Return each line of the listing that contains the string "otherwise".

──────

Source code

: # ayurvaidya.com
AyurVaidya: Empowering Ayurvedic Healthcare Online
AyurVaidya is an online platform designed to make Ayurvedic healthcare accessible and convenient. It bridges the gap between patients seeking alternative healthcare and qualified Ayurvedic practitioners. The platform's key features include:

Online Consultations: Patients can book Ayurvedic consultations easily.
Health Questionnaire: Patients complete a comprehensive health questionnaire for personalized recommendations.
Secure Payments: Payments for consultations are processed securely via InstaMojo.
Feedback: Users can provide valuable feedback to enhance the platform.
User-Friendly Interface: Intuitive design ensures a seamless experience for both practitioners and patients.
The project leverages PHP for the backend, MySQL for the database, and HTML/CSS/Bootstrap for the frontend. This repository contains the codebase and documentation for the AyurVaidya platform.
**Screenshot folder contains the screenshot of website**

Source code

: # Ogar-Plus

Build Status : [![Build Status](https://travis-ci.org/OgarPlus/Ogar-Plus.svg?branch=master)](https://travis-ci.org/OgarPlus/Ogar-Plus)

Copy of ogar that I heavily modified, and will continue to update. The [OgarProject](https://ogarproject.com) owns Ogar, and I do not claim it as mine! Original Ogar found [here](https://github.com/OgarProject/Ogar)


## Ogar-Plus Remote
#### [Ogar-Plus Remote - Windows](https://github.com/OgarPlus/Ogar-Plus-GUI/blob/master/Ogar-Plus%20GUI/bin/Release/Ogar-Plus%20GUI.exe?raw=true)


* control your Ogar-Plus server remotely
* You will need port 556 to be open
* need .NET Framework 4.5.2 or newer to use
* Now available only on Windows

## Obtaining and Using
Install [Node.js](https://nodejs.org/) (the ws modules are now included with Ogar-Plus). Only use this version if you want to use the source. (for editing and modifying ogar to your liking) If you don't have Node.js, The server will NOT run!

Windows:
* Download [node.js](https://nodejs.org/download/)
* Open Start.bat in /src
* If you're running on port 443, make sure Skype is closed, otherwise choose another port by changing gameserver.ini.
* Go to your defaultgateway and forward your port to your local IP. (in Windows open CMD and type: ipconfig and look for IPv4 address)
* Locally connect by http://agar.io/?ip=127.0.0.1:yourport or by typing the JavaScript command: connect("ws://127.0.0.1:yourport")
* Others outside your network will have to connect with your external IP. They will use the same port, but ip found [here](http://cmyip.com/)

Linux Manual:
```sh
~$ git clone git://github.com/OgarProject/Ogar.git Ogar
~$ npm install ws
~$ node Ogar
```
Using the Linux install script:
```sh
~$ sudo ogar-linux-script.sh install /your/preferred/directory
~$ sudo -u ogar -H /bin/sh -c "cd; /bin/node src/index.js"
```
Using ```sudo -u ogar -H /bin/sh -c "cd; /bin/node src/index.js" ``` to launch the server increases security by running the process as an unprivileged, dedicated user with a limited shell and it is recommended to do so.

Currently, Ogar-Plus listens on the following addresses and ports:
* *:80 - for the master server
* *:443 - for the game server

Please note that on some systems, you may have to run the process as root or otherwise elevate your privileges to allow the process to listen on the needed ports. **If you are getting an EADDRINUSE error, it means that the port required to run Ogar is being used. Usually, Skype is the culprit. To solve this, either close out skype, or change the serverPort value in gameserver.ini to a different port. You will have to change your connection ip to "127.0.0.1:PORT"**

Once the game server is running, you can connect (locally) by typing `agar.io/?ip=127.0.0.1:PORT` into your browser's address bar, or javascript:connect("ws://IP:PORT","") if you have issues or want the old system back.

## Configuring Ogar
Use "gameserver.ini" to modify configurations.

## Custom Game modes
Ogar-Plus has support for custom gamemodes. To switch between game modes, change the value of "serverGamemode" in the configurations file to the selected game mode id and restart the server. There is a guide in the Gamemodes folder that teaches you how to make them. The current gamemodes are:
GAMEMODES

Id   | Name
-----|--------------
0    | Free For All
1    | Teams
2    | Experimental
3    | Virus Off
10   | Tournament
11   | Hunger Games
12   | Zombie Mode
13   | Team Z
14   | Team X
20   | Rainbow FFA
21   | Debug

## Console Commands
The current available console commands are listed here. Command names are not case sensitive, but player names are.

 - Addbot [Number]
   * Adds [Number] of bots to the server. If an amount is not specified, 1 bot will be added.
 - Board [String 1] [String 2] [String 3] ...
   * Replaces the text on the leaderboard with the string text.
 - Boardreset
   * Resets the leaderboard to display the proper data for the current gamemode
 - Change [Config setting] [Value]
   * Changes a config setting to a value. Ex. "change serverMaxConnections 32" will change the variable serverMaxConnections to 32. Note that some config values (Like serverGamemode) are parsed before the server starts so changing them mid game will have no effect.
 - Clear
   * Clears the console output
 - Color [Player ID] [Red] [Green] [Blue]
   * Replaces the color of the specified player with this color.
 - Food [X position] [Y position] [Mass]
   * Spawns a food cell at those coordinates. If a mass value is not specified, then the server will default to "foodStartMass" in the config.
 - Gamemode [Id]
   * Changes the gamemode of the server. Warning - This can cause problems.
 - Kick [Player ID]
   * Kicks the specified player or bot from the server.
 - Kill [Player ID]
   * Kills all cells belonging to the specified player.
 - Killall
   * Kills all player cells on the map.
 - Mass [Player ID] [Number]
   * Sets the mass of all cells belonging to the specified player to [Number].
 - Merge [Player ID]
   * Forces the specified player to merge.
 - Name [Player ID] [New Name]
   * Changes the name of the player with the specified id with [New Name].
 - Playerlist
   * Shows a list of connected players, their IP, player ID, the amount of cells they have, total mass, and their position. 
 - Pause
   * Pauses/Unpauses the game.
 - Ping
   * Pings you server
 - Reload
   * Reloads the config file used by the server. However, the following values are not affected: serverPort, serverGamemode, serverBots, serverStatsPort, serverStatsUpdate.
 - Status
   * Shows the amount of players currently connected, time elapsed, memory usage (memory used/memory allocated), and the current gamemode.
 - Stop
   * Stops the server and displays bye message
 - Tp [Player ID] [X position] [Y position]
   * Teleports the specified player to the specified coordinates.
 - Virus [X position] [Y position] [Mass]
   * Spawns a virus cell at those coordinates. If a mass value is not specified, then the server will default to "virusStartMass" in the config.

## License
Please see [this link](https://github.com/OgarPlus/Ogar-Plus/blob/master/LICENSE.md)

──────

Answer section
* If you're running on port 443, make sure Skype is closed, otherwise choose another port by changing gameserver.ini.
Please note that on some systems, you may have to run the process as root or otherwise elevate your privileges to allow the process to listen on the needed ports. **If you are getting an EADDRINUSE error, it means that the port required to run Ogar is being used. Usually, Skype is the culprit. To solve this, either close out skype, or change the serverPort value in gameserver.ini to a different port. You will have to change your connection ip to "127.0.0.1:PORT"**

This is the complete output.